Extracted information:
##############################

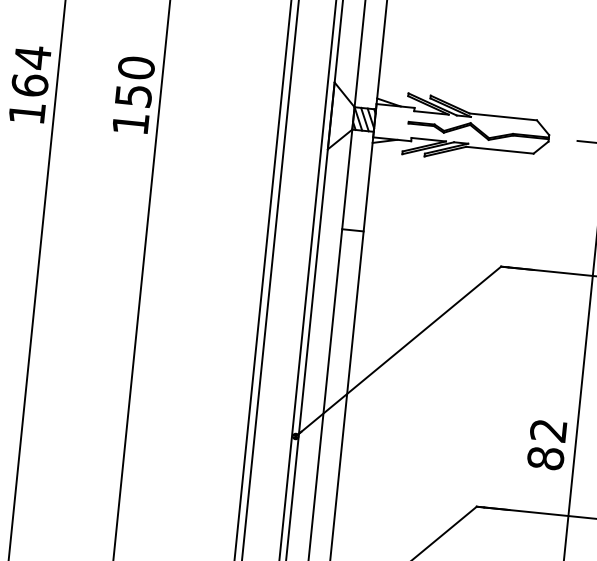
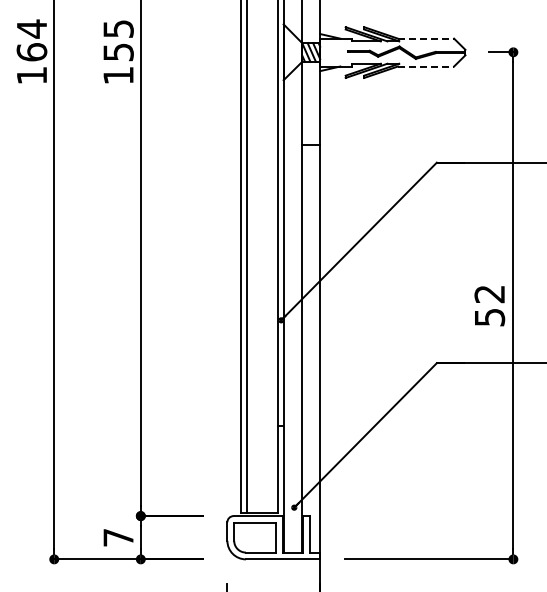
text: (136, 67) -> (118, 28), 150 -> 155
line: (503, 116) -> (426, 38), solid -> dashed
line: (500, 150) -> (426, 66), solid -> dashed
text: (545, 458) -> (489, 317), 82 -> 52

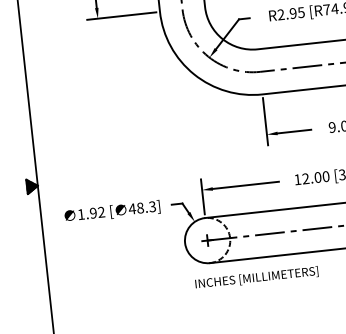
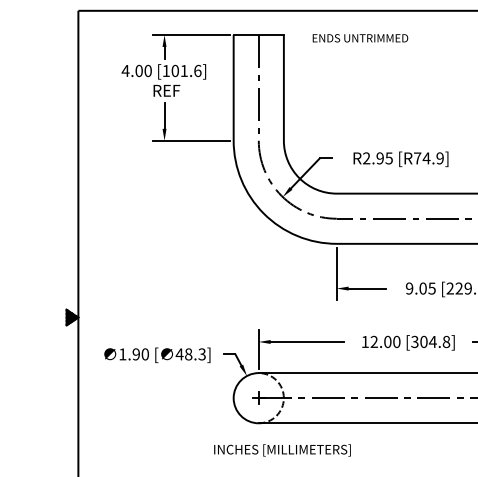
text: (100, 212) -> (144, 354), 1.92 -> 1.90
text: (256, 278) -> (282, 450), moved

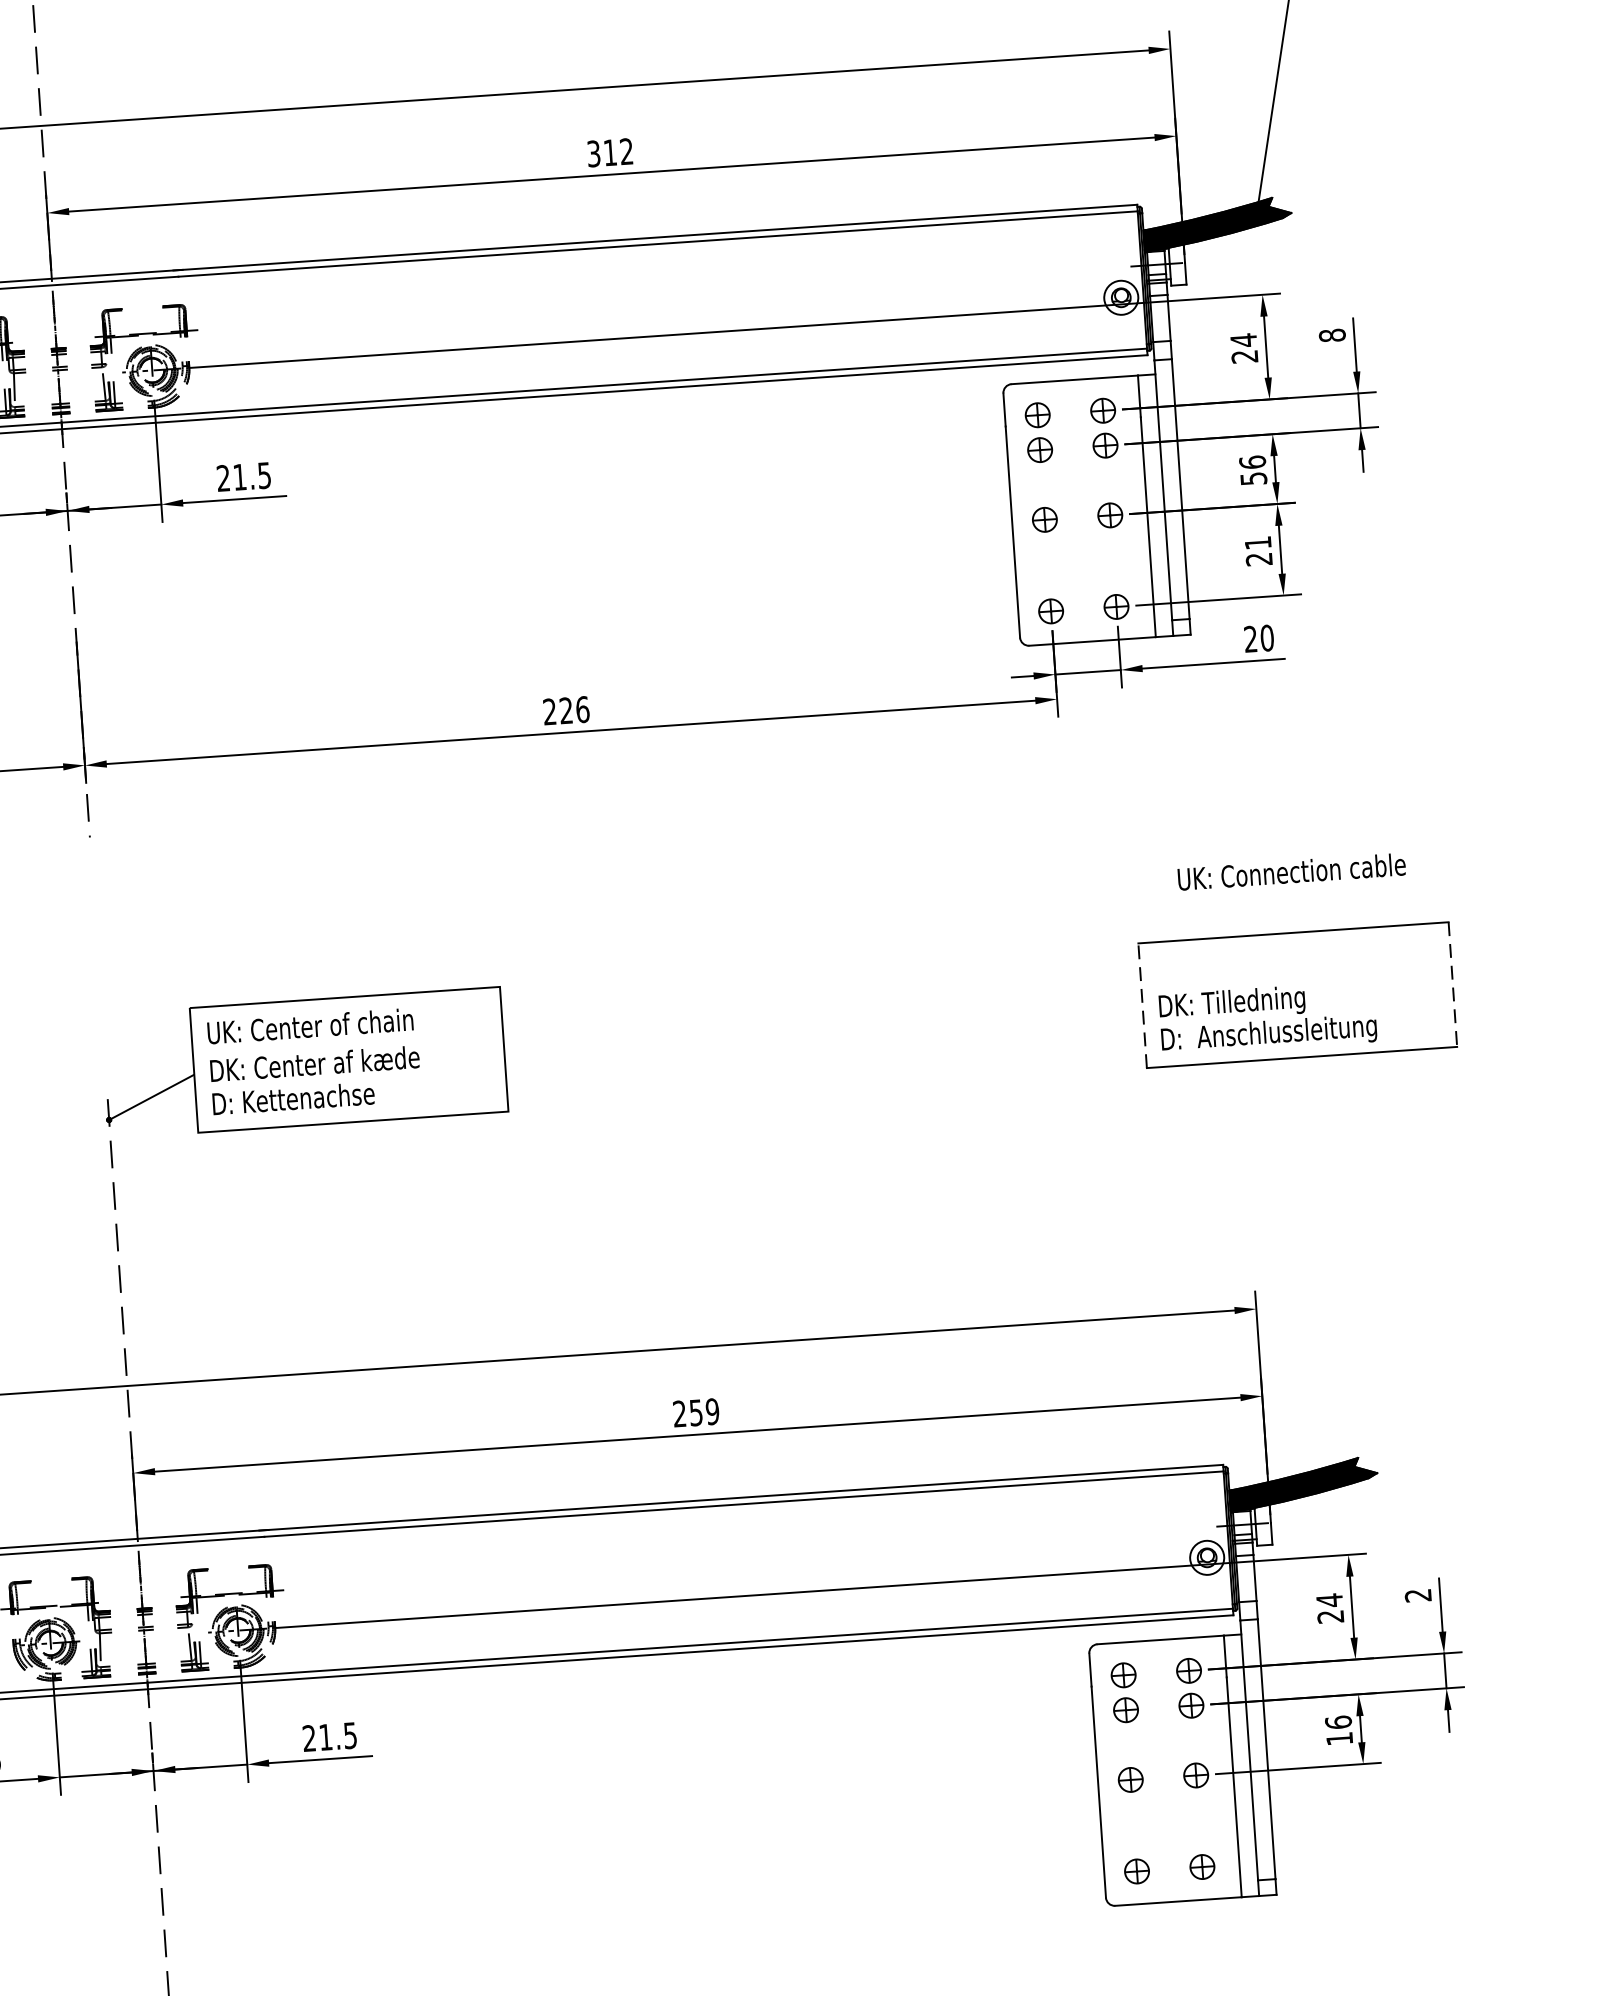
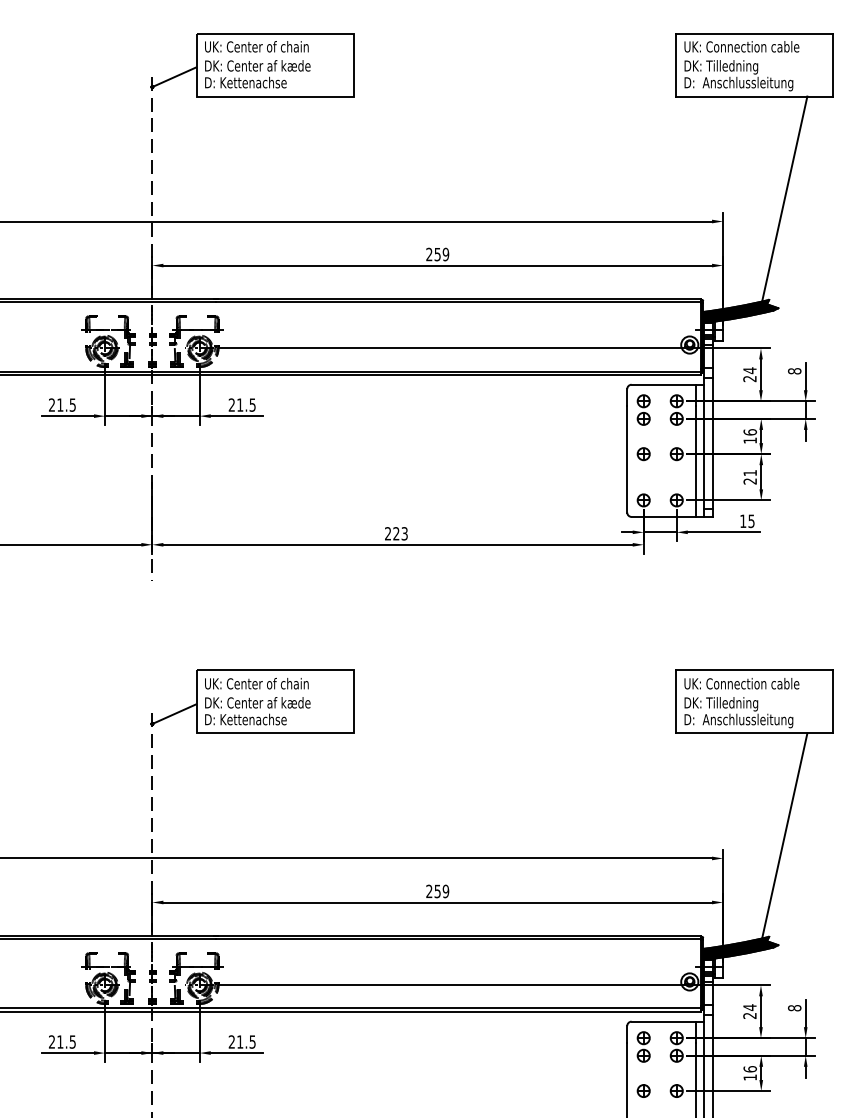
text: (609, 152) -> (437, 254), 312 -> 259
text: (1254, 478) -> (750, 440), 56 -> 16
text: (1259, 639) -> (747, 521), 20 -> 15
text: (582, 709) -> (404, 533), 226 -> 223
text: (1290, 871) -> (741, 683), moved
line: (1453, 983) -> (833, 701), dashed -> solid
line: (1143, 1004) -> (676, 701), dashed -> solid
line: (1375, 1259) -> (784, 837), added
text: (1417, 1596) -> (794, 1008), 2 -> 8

##############################

Go through the lines above and write each one out verbatim, skipping the pictures.

text: (136, 67) -> (118, 28), 150 -> 155
line: (503, 116) -> (426, 38), solid -> dashed
line: (500, 150) -> (426, 66), solid -> dashed
text: (545, 458) -> (489, 317), 82 -> 52

text: (100, 212) -> (144, 354), 1.92 -> 1.90
text: (256, 278) -> (282, 450), moved

text: (609, 152) -> (437, 254), 312 -> 259
text: (1254, 478) -> (750, 440), 56 -> 16
text: (1259, 639) -> (747, 521), 20 -> 15
text: (582, 709) -> (404, 533), 226 -> 223
text: (1290, 871) -> (741, 683), moved
line: (1453, 983) -> (833, 701), dashed -> solid
line: (1143, 1004) -> (676, 701), dashed -> solid
line: (1375, 1259) -> (784, 837), added
text: (1417, 1596) -> (794, 1008), 2 -> 8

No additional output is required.